Items listed in a dataset
######

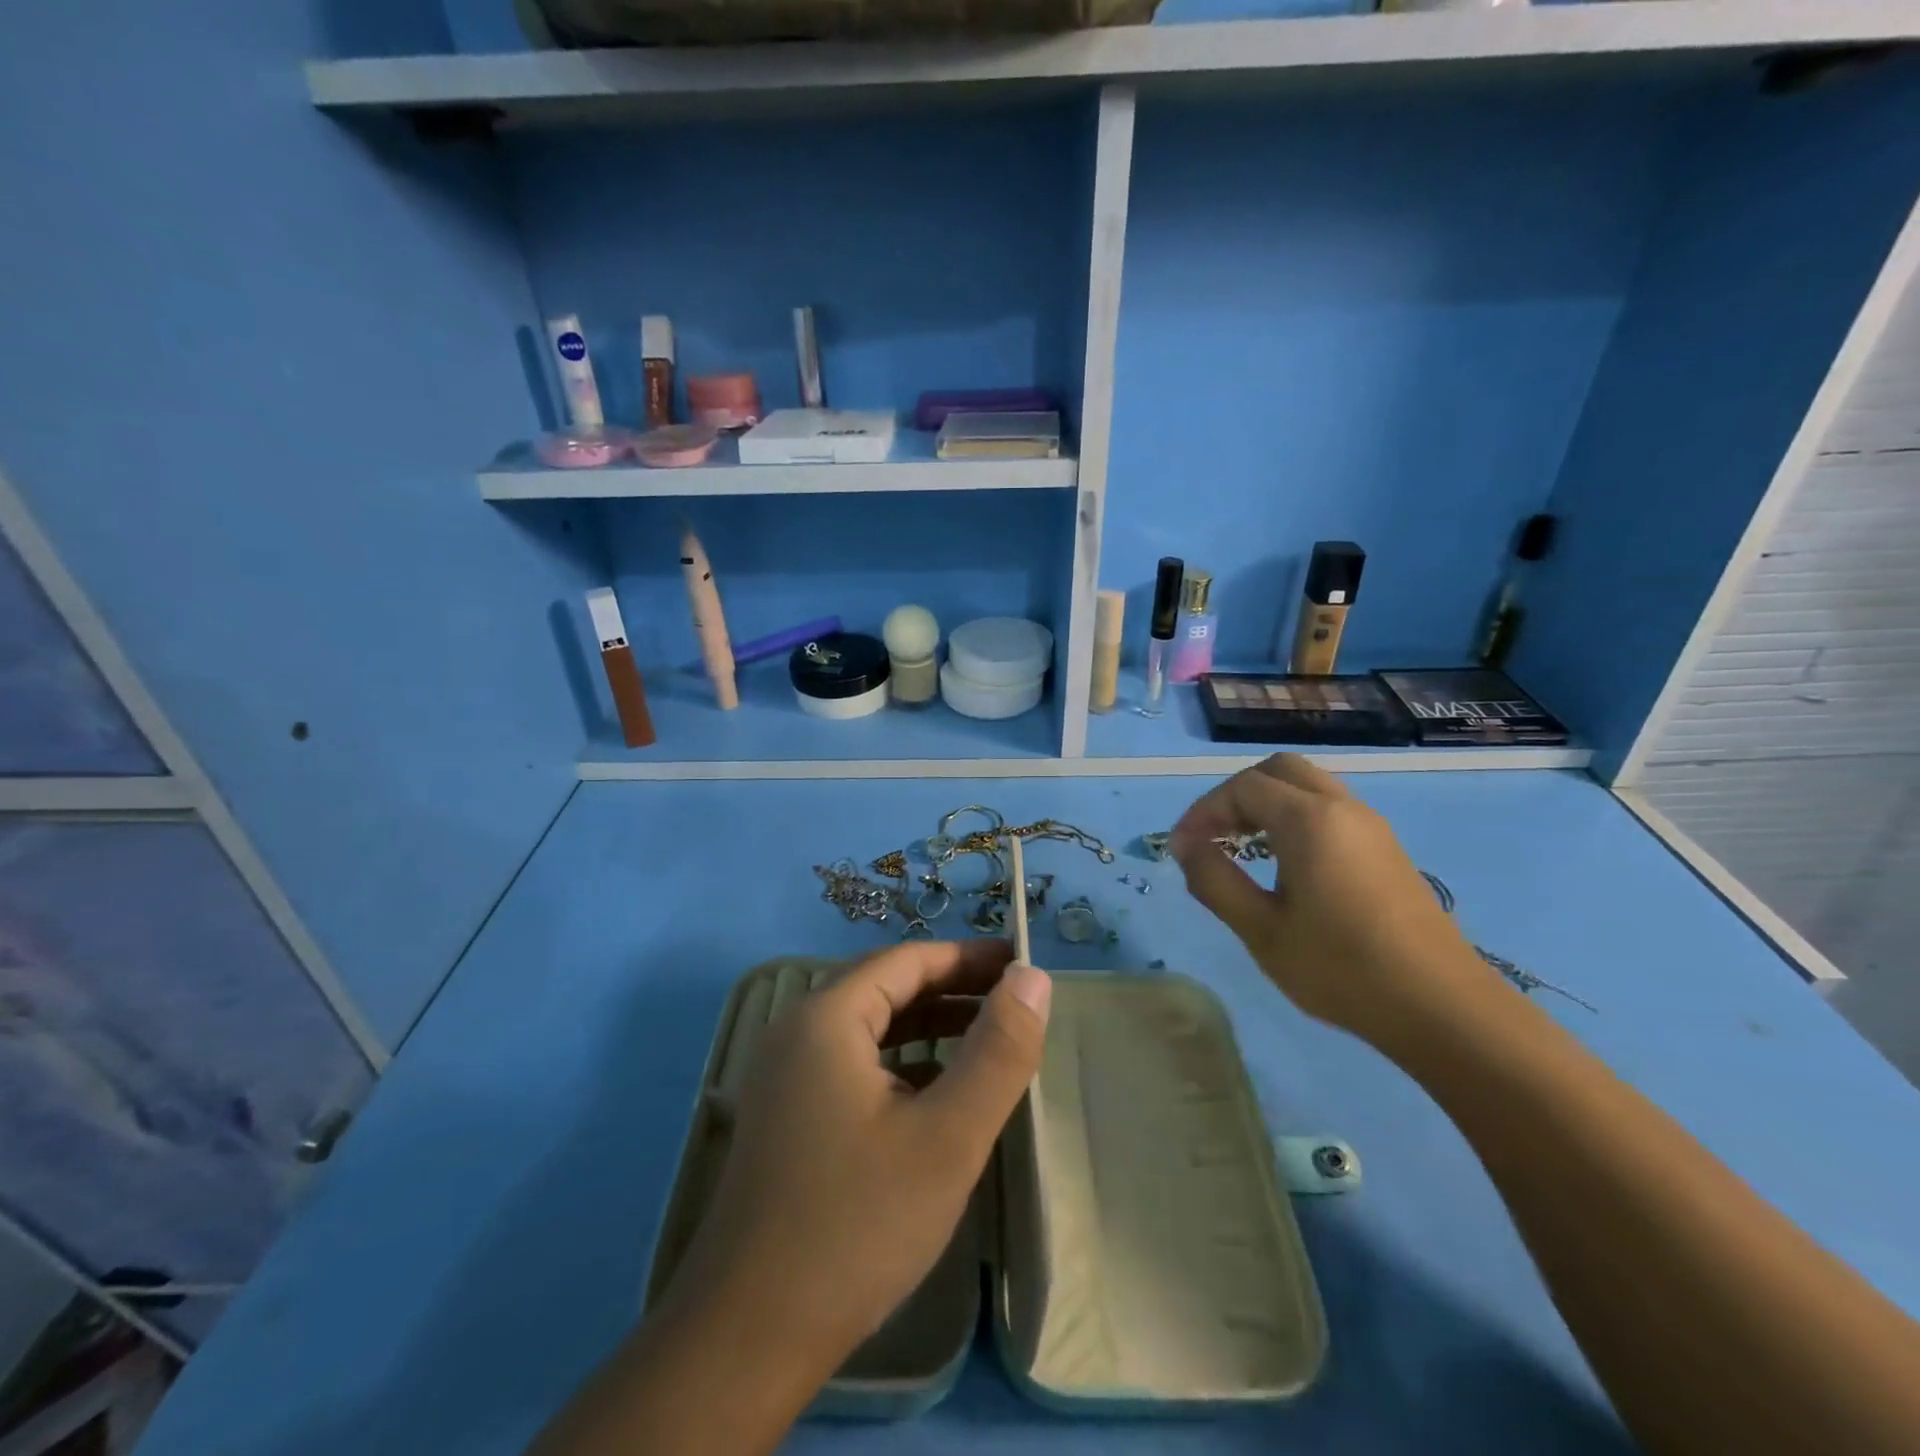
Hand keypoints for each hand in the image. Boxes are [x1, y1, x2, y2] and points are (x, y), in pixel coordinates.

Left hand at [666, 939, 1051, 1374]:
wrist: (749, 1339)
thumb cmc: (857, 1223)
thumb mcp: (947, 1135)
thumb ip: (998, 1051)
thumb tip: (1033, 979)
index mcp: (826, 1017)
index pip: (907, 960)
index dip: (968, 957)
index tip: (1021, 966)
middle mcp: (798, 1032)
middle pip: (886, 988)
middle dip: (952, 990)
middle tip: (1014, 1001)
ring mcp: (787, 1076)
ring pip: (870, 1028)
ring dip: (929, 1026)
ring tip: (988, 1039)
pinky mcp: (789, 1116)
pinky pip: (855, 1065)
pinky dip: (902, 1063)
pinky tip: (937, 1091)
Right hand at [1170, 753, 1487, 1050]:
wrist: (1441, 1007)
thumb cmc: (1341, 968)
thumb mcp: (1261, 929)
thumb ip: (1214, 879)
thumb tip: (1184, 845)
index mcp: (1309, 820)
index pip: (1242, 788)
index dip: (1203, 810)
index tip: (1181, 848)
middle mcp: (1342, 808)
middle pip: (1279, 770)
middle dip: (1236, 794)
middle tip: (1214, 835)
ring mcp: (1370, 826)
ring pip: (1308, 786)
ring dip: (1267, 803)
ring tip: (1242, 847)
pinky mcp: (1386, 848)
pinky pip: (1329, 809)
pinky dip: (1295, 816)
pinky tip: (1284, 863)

######

→ Your objective:
Wherever a line above contains "middle", copy that line.

→ Result below:
middle mcp: (798, 1032)
middle pip: (886, 988)
middle dip: (952, 990)
middle tip: (1014, 1001)
middle mcp: (1342, 808)
middle pip: (1279, 770)
middle dip: (1236, 794)
middle tip: (1214, 835)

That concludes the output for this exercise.